His name was Donald, and when I was 17, he was the most
beautiful boy I’d ever seen-6-foot-2 or so, shaggy black hair, freckled Irish face. And he could ski like the wind. I wasn’t alone in my lust. Every girl in the Mount Washington Valley wanted him. They’d slink around him in pricey pink CB outfits, all crisp and fur-trimmed. I didn’t have a chance in my too-cool-to-coordinate ensemble.
But one day, we met atop Doubleheader, a steep double-fall line trail at Tyrol, N.H., our tiny home hill. Simultaneously, we launched off the first cornice-he on orange Olin IVs, me on my 200-cm Rossi Roc Comps-and we flew. Each pitch, we’d swap the lead, one cutting tight turns, the other making them figure eights. It didn’t matter what that ungroomed 1970s terrain threw at us.I took air; he flew just as high behind me. He skied dangerously close to a tree stump, I did the same. As we soared off the last lip before the trail ended, it felt like we were one. And at the bottom, hearts pounding, we looked at each other, and I just knew: Despite the pastel-clad girls hoping to catch him, the liftride up belonged to me-the chick who could rip.
OK, so looking back, the Harlequin hokiness of it all is a bit much. But here’s how it ended up. That night, we kissed long and hard, and then…burst out laughing. It was like kissing my brother. Donald and I were not to be. We skied together for years, but we never did do the love thing. Still, the experience wised me up to a simple truth: Guys dig chicks who rip. All the hairspray and cute après boots in the world will never outshine athletic grace on a steep pitch.
Donald awoke in me the realization of power, and I learned to use it, leaving some boys in the dust, taking others along for the ride, laughing it all off. I played hard in those young single years, and skiing hard was one marker I could always count on to catch that certain eye.
Mind you, the odds were good to begin with: In the Valley back then, it was about 100 boys to every girl, or so it seemed. Walk into the party-crazed Oxen Yoke or the kicked-back Oakley and swing a ski pole in any direction and you’d hit a dozen guys looking for the perfect ski-town girl. They weren’t all Donalds, but there they were, putty in the warm hands of any hard-skiing girl. If you could handle a really long pair of skis or wore an instructor’s jacket, you could knock the Farrah Fawcetts right out of the picture. It was intoxicating, and I know it sounds racy, but though I might have been fast, I was never easy.
Years later, I’m no longer that perfectly fit girl.
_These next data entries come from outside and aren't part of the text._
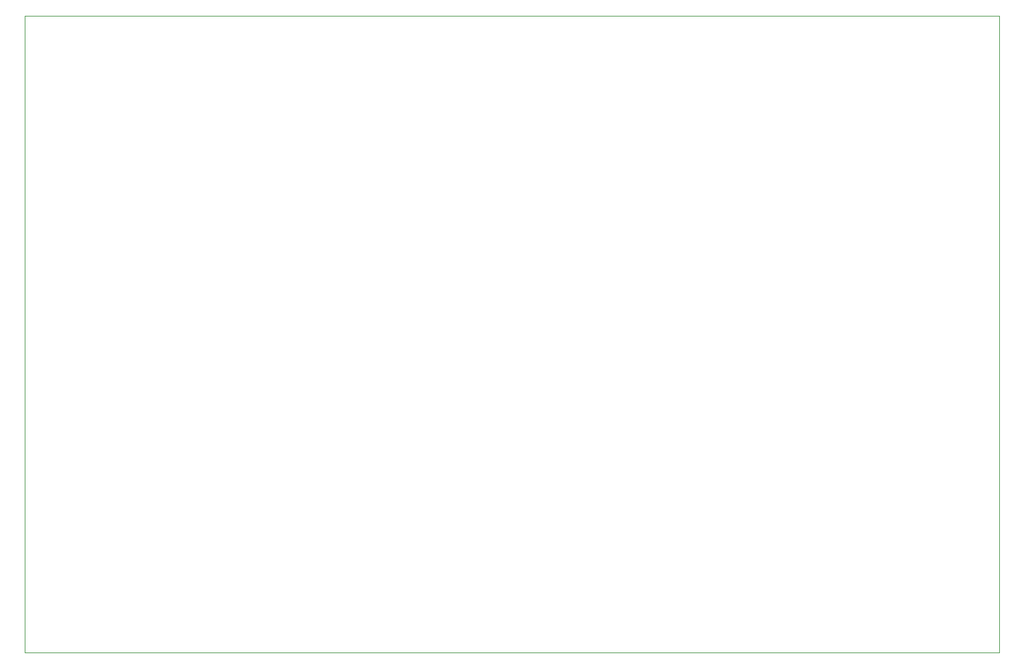
<source format=gbr>
%TF.GenerationSoftware,KiCad,Pcbnew,8.0.5*%
%TF.CreationDate,2025-03-07T14:51:54+05:30*%
%TF.ProjectId,Rapid_Core-RCP,52617069-645f-4436-9f72-652d5243502e,REV 1.0.0*%
%TF.SameCoordinates,PX811ac80PY7212260*%
%TF.FileFunction,Profile,NP*%
%FSLAX46Y46*%
G04 Gerber Fmt 4.6, Leading zero omitted, Abs format (unit mm)*
G04 Created by KiCad (PCBNEW 8.0.5) date 2025-03-07 14:51:54*
%MOMM*%
%LPD*%
G01*
G04 APERTURE LIST*
%TA.AperFunction,Profile*%
%ADD10C,0.100000*%
%TD*%
G04 APERTURE END LIST*
D10*
X0Y85000000D02*
X130000000Y85000000D01*
X130000000Y0D01*
X0Y0D01*
X0Y85000000D01*
M02*

</source>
Two kids, 20 years of marriage and a lot of life have changed my appearance. But at the bottom of a double-diamond, I can still see men looking at me in a different way. And I still like skiing with the guys on trails that blow the bunnies away. It’s my true-to-my-spouse, legal form of flirting. My husband understands. He sees it, too, and likes nothing better than to ski a challenging trail with me. But I also notice the look on his face when our blond 17-year-old daughter rips past us. Funny how things change from a different point of view.